ENCONTRO COM BENJAMIN BUTTON

“ Outrora, a velhice era uma dignidade; hoje, ela é um peso”

 

François René de Chateaubriand
Há muitos anos, ganhei das Irmãs Ursulinas um presente de Natal: minha demissão sem justa causa, após mais de dez anos de plena dedicação.
Era um dia vinte de dezembro, dia do lance final de um tríplice e nada fraternal combate entre um peão branco e uma dupla de Rainha ( A louca ? ) e um Bispo ( Ítaco ? ) pretos.
De lá para cá, quando invadimos os primeiros dias de outubro, eles vêm acompanhados de uma angústia, de uma insegurança sem explicação, tendo em vista o quanto me sinto valorizado e respeitado no trabalho exercido no Colégio Anchieta, por mais de dez anos.
Principalmente agora, completados meus sessenta anos, parece-me que o trauma ficou pior.  Levantar-me de madrugada, ir ao banheiro , e me olhar no espelho, transporta-me para uma masmorra em que falta o ar, gela mãos e pés, e os pensamentos me levam a ruas vazias, ventos cortantes, dores pelo corpo, abandono aterrorizante, solidão total.
Volto para a cama acolhedora, minha esposa dorme tranquilamente.
E eu mergulho em orações até que o cansaço dos trabalhos do dia me traga novamente o sono.
A velhice me incomoda, não pelo aproximar-se da morte — acredito na vida eterna e nas reencarnações e, por isso, não tenho medo —  mas porque ela pode deixar meus entes queridos sem as condições de conforto que vivem atualmente: sou um aposentado da iniciativa privada que, como milhões de outros, precisa continuar  trabalhando.
E no meio dessas elocubrações que só abrem feridas, resolvi assistir , por sugestão dos amigos regateiros, Elizete e Val, ao filme O curioso caso de Benjamin Button.
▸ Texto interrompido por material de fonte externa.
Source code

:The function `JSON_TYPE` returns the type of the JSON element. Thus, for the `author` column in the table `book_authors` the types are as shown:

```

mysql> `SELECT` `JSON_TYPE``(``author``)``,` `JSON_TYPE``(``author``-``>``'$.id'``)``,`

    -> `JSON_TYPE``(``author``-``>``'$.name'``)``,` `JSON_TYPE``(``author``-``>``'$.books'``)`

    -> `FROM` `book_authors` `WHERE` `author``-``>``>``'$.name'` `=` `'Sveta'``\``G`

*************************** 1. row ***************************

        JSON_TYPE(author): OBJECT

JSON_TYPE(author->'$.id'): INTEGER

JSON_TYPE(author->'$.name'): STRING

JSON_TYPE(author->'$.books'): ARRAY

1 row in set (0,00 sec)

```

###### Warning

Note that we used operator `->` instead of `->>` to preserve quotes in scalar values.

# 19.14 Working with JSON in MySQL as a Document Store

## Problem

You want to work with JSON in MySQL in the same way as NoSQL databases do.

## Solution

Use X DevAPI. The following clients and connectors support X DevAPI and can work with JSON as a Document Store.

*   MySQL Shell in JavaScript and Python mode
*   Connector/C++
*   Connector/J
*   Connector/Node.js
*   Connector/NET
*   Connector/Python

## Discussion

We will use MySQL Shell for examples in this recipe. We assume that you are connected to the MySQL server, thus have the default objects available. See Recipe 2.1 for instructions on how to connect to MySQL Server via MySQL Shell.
Benjamin é baseado no conto de Scott Fitzgerald e conta como seria viver de trás para a frente : dos oitenta anos até a primeira infância.
Ao longo dos seus 166 minutos, Benjamin narra, por meio de um diário, a sua saga: uma criança que nasceu diferente, rejeitada ao nascer, e que encontra amor e carinho numa espécie de abrigo/hotel para idosos. É interessante notar como existem diversas semelhanças entre as duas fases da vida: a de um recém-nascido e a de um idoso.
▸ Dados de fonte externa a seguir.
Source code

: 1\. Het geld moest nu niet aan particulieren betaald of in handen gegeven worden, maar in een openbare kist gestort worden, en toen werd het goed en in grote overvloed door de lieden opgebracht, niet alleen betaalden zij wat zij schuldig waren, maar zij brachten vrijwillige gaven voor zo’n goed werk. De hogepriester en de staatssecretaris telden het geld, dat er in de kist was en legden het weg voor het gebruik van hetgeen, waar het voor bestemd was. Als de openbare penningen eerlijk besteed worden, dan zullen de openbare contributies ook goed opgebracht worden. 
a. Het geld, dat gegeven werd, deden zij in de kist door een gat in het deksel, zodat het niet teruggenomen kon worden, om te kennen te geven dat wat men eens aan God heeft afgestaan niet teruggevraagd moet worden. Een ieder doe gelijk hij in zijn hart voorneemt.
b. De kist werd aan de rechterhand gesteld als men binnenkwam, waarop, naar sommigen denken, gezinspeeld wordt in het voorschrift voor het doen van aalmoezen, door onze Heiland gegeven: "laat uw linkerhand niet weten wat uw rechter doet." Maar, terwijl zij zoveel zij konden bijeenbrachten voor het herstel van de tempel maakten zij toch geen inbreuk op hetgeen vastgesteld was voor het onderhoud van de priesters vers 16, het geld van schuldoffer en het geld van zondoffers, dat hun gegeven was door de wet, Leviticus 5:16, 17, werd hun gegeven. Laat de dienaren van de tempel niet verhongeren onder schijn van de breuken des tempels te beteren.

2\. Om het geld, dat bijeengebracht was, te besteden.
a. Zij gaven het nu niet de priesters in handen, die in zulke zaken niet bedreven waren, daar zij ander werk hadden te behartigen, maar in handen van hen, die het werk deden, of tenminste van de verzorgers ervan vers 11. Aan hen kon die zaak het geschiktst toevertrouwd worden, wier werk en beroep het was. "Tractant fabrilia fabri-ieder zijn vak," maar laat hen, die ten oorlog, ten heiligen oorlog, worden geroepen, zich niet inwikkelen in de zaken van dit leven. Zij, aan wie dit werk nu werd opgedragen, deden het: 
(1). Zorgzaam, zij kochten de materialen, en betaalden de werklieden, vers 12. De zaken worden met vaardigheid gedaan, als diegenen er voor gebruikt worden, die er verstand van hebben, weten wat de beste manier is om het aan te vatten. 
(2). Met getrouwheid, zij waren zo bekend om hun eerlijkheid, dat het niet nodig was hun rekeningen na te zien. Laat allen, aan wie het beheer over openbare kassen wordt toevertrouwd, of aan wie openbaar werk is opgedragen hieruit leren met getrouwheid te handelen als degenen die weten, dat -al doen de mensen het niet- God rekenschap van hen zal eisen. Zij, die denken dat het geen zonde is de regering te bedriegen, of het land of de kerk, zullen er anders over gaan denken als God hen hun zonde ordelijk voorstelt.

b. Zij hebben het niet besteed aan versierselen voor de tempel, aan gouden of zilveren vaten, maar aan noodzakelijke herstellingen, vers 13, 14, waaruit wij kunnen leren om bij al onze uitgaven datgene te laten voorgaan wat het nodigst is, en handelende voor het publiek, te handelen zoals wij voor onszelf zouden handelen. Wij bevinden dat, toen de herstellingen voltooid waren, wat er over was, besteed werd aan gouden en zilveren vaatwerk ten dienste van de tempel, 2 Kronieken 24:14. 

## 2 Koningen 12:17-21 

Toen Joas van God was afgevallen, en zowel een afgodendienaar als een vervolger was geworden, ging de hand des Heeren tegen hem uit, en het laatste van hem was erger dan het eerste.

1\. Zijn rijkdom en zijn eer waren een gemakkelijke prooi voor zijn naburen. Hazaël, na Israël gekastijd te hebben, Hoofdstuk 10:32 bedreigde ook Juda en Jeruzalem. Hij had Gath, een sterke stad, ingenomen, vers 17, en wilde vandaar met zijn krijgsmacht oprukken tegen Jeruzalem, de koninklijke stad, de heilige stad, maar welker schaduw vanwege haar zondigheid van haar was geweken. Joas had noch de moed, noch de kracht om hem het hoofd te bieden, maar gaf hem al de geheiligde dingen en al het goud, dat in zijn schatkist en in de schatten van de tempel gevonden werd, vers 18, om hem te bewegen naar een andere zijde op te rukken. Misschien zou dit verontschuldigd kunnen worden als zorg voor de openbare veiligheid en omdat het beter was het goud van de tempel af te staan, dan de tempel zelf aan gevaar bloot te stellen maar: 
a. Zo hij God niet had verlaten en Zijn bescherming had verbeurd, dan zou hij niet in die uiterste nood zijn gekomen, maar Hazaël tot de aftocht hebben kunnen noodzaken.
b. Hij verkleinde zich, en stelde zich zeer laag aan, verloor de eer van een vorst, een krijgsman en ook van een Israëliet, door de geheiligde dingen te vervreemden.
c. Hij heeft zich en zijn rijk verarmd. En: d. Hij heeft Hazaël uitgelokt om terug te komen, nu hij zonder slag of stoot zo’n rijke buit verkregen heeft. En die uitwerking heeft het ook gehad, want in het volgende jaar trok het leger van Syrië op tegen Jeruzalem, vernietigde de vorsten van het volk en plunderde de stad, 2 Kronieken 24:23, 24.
Brad Pitt e Cate Blanchett estão impecáveis, independentemente de qual seja a fase da vida, o que faz o filme, apesar de longo, fluir com naturalidade, mantendo a linha de interesse do expectador até o final, mesmo que já soubesse o que ia acontecer.
Foi bom conhecer Button, mas deixou-me mais ainda incomodado.
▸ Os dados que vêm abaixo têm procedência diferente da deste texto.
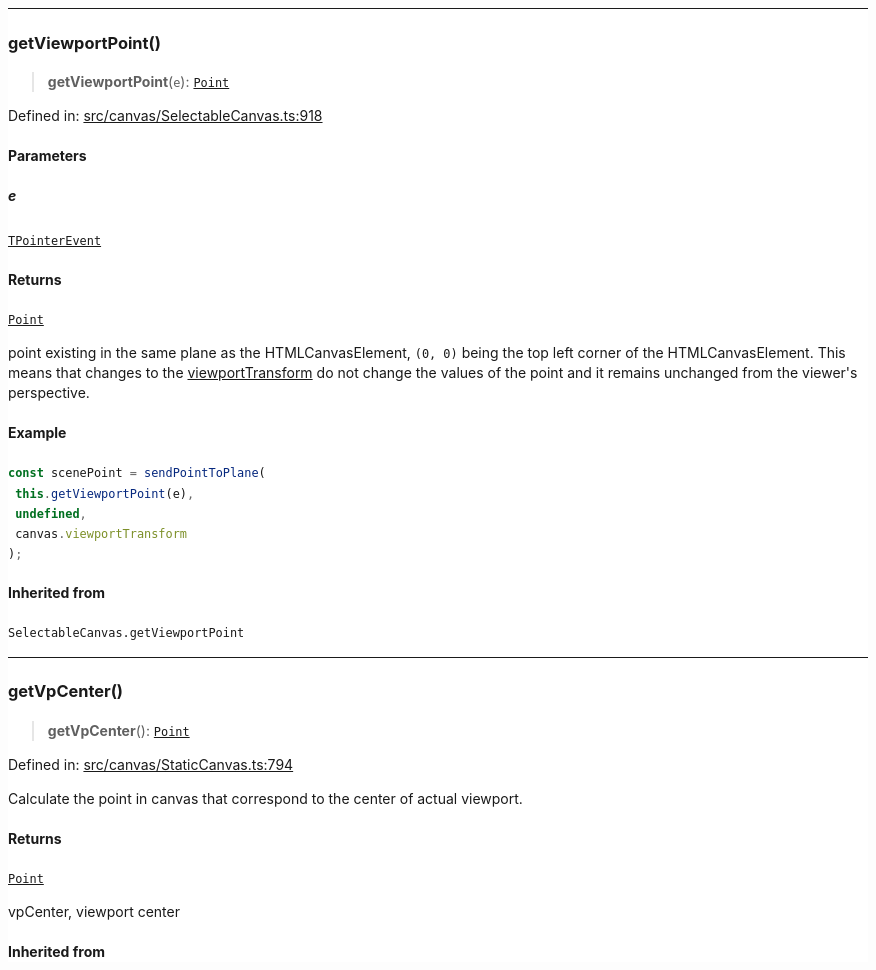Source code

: ***

### getViewportPoint()

> **getViewportPoint**(`e`): [`Point`](/api/classes/point/)

Defined in: [src/canvas/SelectableCanvas.ts:918](https://github.com/fabricjs/fabric.js/blob/e114448a1bce9b68a3e1bba337bc0c83a35c1aa5/src/canvas/SelectableCanvas.ts#L918)

#### Parameters

##### e

[`TPointerEvent`](/api/type-aliases/tpointerevent/)

#### Returns

[`Point`](/api/classes/point/)

point existing in the same plane as the HTMLCanvasElement,
`(0, 0)` being the top left corner of the HTMLCanvasElement.
This means that changes to the [viewportTransform](/api/classes/staticcanvas/#viewporttransform) do not change the values of the point
and it remains unchanged from the viewer's perspective.

#### Example

```ts
const scenePoint = sendPointToPlane(
 this.getViewportPoint(e),
 undefined,
 canvas.viewportTransform
);
```

#### Inherited from

`SelectableCanvas.getViewportPoint`

***

### getVpCenter()

> **getVpCenter**(): [`Point`](/api/classes/point/)

Defined in: [src/canvas/StaticCanvas.ts:794](https://github.com/fabricjs/fabric.js/blob/e114448a1bce9b68a3e1bba337bc0c83a35c1aa5/src/canvas/StaticCanvas.ts#L794)

Calculate the point in canvas that correspond to the center of actual viewport.

#### Returns

[`Point`](/api/classes/point/)

vpCenter, viewport center

#### Inherited from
Percebi que, qualquer que seja o percurso de uma vida, o que irá valer , e fazer a diferença , será sempre o tempo e o espaço intermediários.
Modestamente, tenho vivido muito bem entre esses dois extremos. Poeta e professor,  vou deixar minhas marcas na vida de milhares de pessoas, e serei imortal, se forem imortais as almas.
Não sei o que valerão — quando o tempo e as doenças minarem as forças do meu corpo físico — as horas dedicadas à cultura de minha cidade, os poemas que escrevi e as fotos que cliquei, os livros que publiquei, os longos serões preparando aulas e corrigindo provas, os títulos recebidos, as presidências exercidas, os artigos escritos, as antologias divididas.
Só sei que no início , ou no final — tanto de minha vida quanto a de Benjamin — sempre usaremos fraldas e, com toda a  certeza, como nada sei sobre meus primeiros anos, nada, se de mim tiver Deus piedade, saberei dos últimos.